Mintz Levin’s Kurpis agrees. She also predicted the decision will have ramifications for other industries, including 3-D printing.
“The potential consequences for the 3-D printing industry are enormous, as this expansion can hypothetically apply to any printed object so long as the owners can argue that there are elements that are not strictly utilitarian, a tough pill to swallow for an industry dependent on the ability to print a vast array of objects at the push of a button,” she said.
The ‘conceptually separable’ dispute
Varsity Brands sued Star Athletica for copyright infringement in 2010.
Star Athletica successfully defended itself in the trial court, arguing copyright law did not protect Varsity’s uniform designs, which were “useful articles” that helped to identify cheerleaders. Varsity Brands Inc. v. Star Athletica LLC, No. 10-2508, 2014 WL 819422 (W.D. Tenn. Mar. 1, 2014).
Varsity appealed and prevailed.
A divided 6th U.S. Circuit Court of Appeals said design elements such as two-dimensional chevrons and zigzags deserve protection so long as they are “conceptually separable” from the uniform’s useful elements. Varsity Brands Inc. v. Star Athletica LLC, 799 F.3d 468 (6th Cir. 2015).
Star Athletica filed a certiorari petition in January 2016.
Consistent with Mazer
The Supreme Court majority upheld the 6th Circuit decision.
“If a design would have been copyrightable as a standalone pictorial, graphic or sculptural work, it is copyrightable if created first as part of a useful article,” Justice Thomas wrote.
He cited Mazer v.

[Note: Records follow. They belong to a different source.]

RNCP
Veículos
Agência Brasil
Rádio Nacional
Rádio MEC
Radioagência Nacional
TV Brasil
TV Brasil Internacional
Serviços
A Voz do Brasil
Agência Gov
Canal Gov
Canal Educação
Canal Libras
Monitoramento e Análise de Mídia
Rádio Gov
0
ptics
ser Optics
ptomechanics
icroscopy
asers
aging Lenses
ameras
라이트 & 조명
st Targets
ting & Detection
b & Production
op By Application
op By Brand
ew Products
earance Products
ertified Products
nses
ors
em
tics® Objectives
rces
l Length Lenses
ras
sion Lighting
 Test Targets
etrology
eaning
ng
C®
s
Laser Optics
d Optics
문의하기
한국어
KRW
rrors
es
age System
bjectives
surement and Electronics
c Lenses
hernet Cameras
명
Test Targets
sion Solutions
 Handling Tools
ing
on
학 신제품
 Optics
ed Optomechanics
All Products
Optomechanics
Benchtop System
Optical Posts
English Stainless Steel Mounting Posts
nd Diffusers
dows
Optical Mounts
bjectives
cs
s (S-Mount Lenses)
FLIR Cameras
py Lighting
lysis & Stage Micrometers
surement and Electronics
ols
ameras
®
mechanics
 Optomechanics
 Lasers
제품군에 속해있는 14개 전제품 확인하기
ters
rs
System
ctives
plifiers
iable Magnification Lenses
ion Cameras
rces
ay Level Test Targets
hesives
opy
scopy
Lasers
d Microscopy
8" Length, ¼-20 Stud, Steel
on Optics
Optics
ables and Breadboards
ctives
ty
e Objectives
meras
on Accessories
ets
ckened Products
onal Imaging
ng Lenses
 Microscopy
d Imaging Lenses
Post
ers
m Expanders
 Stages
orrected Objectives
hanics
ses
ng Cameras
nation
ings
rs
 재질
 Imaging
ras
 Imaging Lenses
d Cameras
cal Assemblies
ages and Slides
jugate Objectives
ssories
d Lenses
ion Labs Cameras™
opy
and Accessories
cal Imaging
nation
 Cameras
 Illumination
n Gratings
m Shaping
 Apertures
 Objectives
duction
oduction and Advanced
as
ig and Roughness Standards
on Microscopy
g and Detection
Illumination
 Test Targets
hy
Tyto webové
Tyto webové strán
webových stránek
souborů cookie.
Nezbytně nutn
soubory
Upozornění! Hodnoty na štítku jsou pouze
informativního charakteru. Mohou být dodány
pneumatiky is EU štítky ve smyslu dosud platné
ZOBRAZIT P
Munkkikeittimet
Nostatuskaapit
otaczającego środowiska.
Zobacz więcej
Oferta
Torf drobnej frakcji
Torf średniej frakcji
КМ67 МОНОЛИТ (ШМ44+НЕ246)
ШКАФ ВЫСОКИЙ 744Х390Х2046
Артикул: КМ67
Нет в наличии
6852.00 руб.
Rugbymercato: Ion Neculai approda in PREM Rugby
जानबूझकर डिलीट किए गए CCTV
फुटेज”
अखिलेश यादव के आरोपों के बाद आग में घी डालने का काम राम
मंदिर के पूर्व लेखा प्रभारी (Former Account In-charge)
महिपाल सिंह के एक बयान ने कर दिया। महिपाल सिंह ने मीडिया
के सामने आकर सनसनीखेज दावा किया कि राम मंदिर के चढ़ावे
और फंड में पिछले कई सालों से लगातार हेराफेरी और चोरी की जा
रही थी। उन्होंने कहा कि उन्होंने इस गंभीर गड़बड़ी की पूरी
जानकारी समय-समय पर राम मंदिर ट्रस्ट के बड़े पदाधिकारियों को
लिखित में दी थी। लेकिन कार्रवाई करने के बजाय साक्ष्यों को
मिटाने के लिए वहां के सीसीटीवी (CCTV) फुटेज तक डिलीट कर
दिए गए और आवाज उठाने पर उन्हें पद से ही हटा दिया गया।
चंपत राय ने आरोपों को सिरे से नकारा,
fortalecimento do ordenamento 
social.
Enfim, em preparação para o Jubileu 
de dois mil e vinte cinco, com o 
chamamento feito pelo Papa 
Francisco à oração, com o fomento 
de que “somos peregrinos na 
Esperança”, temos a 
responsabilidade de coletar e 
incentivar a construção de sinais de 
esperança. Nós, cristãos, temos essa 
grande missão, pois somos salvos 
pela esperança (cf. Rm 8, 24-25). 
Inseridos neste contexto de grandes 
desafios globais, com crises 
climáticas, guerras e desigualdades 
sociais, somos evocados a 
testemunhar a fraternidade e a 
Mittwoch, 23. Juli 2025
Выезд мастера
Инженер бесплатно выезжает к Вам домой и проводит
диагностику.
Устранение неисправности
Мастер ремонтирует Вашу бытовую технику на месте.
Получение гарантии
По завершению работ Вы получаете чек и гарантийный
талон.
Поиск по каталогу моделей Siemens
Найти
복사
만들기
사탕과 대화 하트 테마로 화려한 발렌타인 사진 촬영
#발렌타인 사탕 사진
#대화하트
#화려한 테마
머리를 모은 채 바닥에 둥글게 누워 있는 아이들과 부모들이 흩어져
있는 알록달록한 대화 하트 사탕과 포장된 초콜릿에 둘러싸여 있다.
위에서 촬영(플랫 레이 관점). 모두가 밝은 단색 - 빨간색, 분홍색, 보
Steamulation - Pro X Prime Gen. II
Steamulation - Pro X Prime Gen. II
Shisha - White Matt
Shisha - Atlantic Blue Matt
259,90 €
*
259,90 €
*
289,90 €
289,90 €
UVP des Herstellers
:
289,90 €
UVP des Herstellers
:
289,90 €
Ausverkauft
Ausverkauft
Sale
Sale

Stein, 347 U.S. 201 (1954), which held that a dancer statuette that was part of a lamp was copyrightable, despite the lamp’s useful function.
The Copyright Office approved the Mazer holding when it enacted a regulation to extend protection to works of art that might have a useful purpose, Justice Thomas said.
“There were some who were hoping for a broader ruling that might have opened the door for greater protection for industrial designs,” said Robins, who was not involved in the case.
That door, however, was firmly shut by Justice Thomas, who found that something incapable of being a pictorial, graphic or sculptural work cannot be protected, Robins said.
“The court was forced to consider this otherwise straightforward case because of lower courts’ willingness to advance tests that would have distorted the statutory language that protects a design that is conceptually separable from the material on which it is reproduced,” she said.
Dissent: Other forms of protection
In his dissent, Justice Breyer compared a cheerleading uniform’s design to car, airplane or food processor designs, which do not get copyright protection because they are functional and cannot be mentally pictured without replicating a picture of a utilitarian object.
“Congress’ decision not to grant full copyright protection to the fashion industry has not left the industry without protection,” he said.
“The fashion industry has thrived against this backdrop, and designers have contributed immeasurably to artistic and personal self-expression through clothing,” he said, warning that the court’s decision may risk unforeseeable disruptions and price increases in the $370 billion U.S. market.
“Given his questions at oral argument, his skepticism about using copyright laws to protect fashion designs was very apparent,” she said. “He reiterated these concerns on the dissent by pointing out that other forms of IP protection like design patents and trademarks are still available.”